Word Sense Linking: Disambiguating Outside the Sandbox
Model Description
We introduce the task of Word Sense Linking (WSL), which focuses on accurately mapping spans of text to their most appropriate senses using a reference inventory. The Word Sense Linking model is designed to identify and disambiguate spans of text to their most suitable senses from a reference inventory. The annotations are provided as sense keys from WordNet, a large lexical database of English.
Installation
Installation from PyPI:
git clone https://github.com/Babelscape/WSL
cd WSL
pip install -r requirements.txt
Usage
WSL is composed of two main components: a retriever and a reader.
The retriever is responsible for retrieving relevant senses from a senses inventory (e.g WordNet),
while the reader is responsible for extracting spans from the input text and link them to the retrieved documents.
WSL can be used with the
from_pretrained
method to load a pre-trained pipeline.
from wsl import WSL
from wsl.inference.data.objects import WSLOutput
wsl_model = WSL.from_pretrained("Babelscape/wsl-base")
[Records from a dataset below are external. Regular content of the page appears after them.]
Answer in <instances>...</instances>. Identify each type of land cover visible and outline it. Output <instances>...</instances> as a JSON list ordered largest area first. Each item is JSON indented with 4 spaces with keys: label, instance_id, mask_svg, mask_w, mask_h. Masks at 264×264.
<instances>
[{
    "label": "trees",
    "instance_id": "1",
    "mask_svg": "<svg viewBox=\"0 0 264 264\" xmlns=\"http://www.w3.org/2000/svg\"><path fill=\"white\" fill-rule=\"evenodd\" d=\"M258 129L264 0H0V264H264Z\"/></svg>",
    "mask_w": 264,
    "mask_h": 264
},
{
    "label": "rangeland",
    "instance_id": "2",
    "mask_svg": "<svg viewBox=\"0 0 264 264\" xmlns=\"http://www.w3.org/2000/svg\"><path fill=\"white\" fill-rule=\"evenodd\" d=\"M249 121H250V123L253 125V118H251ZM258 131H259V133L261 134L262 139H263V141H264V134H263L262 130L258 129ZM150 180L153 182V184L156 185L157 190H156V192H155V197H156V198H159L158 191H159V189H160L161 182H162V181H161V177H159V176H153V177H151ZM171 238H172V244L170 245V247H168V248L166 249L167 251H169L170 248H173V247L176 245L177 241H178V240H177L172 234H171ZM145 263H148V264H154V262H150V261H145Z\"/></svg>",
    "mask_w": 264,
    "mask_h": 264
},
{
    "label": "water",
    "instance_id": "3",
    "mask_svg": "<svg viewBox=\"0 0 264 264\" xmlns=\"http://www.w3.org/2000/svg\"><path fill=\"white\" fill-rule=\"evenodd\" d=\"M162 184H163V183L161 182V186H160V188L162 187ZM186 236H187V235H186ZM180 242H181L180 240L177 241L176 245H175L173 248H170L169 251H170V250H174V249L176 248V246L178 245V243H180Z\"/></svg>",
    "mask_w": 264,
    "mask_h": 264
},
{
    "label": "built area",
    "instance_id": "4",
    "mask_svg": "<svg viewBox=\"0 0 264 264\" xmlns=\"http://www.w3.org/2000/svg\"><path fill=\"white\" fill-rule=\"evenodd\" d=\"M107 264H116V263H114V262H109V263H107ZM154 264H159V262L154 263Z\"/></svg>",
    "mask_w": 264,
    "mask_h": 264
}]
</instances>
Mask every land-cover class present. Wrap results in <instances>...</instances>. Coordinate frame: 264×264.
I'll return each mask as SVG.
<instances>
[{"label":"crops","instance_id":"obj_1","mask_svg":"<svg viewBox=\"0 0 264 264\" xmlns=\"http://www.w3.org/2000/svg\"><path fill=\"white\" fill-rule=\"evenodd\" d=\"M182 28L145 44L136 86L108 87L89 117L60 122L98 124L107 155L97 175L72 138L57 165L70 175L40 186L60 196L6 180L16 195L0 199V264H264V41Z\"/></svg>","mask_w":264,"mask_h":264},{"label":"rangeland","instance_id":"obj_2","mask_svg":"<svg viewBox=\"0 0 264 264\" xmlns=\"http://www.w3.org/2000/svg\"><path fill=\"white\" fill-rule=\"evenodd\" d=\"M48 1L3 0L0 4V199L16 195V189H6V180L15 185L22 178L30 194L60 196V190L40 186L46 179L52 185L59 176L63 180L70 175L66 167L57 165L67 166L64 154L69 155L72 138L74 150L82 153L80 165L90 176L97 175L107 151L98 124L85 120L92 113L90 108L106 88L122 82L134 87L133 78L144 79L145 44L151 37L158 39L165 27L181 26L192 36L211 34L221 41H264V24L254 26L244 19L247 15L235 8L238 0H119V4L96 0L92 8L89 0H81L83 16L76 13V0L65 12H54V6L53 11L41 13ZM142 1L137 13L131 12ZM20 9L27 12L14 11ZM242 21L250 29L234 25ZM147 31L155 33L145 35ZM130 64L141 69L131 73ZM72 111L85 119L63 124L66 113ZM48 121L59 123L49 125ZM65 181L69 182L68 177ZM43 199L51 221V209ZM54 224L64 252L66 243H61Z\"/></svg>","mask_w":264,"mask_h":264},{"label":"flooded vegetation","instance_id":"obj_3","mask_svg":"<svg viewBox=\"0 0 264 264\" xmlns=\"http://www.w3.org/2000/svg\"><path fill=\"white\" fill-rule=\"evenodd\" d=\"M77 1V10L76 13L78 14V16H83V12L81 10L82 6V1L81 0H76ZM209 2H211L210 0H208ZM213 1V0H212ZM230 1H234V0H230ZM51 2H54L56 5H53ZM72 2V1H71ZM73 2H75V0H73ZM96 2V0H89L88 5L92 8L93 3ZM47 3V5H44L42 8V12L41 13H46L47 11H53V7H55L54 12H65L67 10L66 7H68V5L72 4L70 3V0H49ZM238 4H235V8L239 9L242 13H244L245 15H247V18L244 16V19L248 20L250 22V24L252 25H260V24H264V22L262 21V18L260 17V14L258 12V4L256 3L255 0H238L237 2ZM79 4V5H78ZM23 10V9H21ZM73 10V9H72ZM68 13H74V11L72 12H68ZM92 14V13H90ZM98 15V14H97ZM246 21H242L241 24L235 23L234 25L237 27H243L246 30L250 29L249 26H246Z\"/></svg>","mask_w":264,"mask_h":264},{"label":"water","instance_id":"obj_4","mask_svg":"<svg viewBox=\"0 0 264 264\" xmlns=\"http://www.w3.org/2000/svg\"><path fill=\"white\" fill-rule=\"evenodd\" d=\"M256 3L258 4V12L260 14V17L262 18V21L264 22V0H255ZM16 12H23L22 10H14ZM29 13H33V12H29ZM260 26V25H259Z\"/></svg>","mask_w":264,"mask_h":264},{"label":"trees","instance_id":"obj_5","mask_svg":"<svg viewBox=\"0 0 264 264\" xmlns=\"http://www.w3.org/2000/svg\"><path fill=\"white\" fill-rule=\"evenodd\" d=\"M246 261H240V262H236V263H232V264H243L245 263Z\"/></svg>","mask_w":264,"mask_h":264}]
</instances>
wsl_out: WSLOutput = wsl_model("Bus drivers drive busses for a living.")
WSLOutput(
text='Bus drivers drive busses for a living.',
tokens=['Bus', 'drivers', 'drive', 'busses', 'for', 'a', 'living', '.'],
id=0,
spans=[
Span(start=0, end=11, label='bus driver: someone who drives a bus', text='Bus drivers'),
Span(start=12, end=17, label='drive: operate or control a vehicle', text='drive'),
Span(start=18, end=24, label='bus: a vehicle carrying many passengers; used for public transport', text='busses'),
Span(start=31, end=37, label='living: the financial means whereby one lives', text='living')
],
candidates=Candidates(
candidates=[
{"text": "bus driver: someone who drives a bus", "id": "bus_driver%1:18:00::", "metadata": {}},
{"text": "driver: the operator of a motor vehicle", "id": "driver%1:18:00::", "metadata": {}},
{"text": "driver: someone who drives animals that pull a vehicle", "id": "driver%1:18:02::", "metadata": {}},
{"text": "bus: a vehicle carrying many passengers; used for public transport", "id": "bus%1:06:00::", "metadata": {}},
{"text": "living: the financial means whereby one lives", "id": "living%1:26:00::", "metadata": {}}
]
),
@inproceedings{bejgu-etal-2024-wsl,
title = "Word Sense Linking: Disambiguating Outside the Sandbox",
author = "Bejgu, Andrei Stefan and Barba, Edoardo and Procopio, Luigi and Fern{\'a}ndez-Castro, Alberte and Navigli, Roberto",
booktitle = "Findings of the Association for Computational Linguistics: ACL 2024",
month = aug,
year = "2024",
address = "Bangkok, Thailand",
publisher = "Association for Computational Linguistics",
}
wsl-base huggingface.co is an AI model on huggingface.co that provides wsl-base's model effect (), which can be used instantly with this Babelscape wsl-base model. huggingface.co supports a free trial of the wsl-base model, and also provides paid use of the wsl-base. Support call wsl-base model through api, including Node.js, Python, http.
wsl-base huggingface.co is an online trial and call api platform, which integrates wsl-base's modeling effects, including api services, and provides a free online trial of wsl-base, you can try wsl-base online for free by clicking the link below.
Babelscape wsl-base online free url in huggingface.co:
wsl-base is an open source model from GitHub that offers a free installation service, and any user can find wsl-base on GitHub to install. At the same time, huggingface.co provides the effect of wsl-base install, users can directly use wsl-base installed effect in huggingface.co for debugging and trial. It also supports api for free installation.